Problem to solve: Your answer should consist of each line below that contains the string "Fact".

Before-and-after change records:
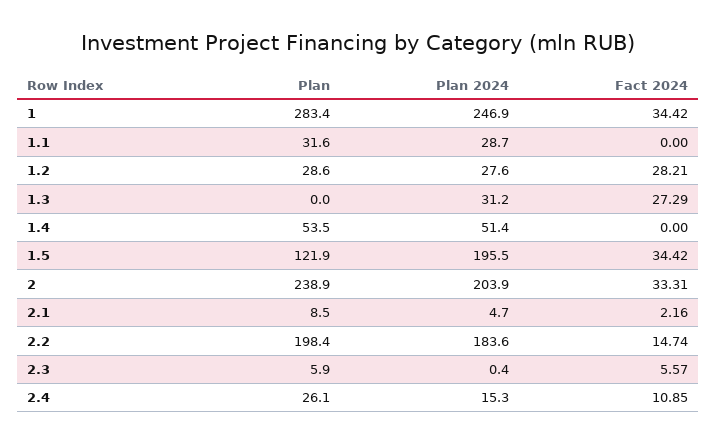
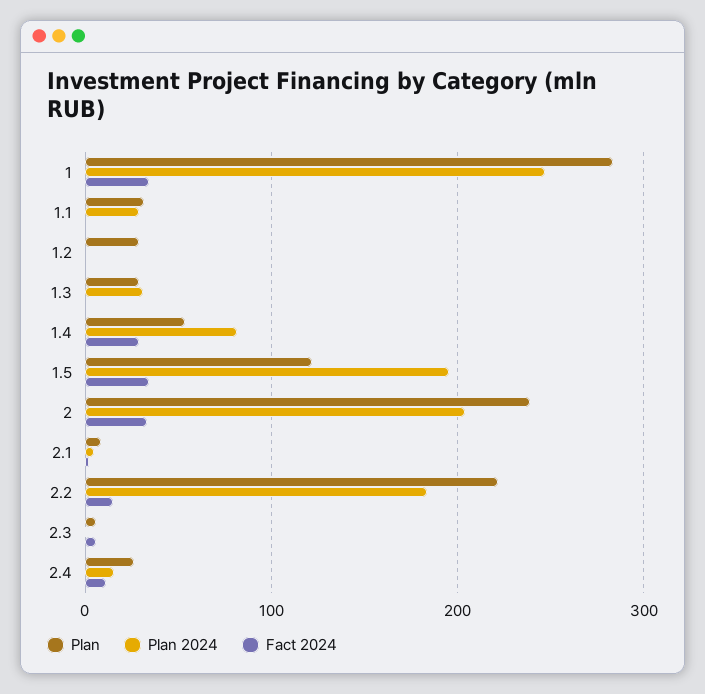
Plan 2024, 1.2: 27.6 -> 0
Fact 2024, 1.2: 28.21 -> 0
Plan, 1.3: 0 -> 30
Fact 2024, 1.3: 27.29 -> 0
Plan 2024, 1.4: 51.4 -> 80
Fact 2024, 1.4: 0 -> 30
Plan, 2.2: 198.4 -> 220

Written response:
Fact 2024, 1.2: 28.21 -> 0
Fact 2024, 1.3: 27.29 -> 0
Fact 2024, 1.4: 0 -> 30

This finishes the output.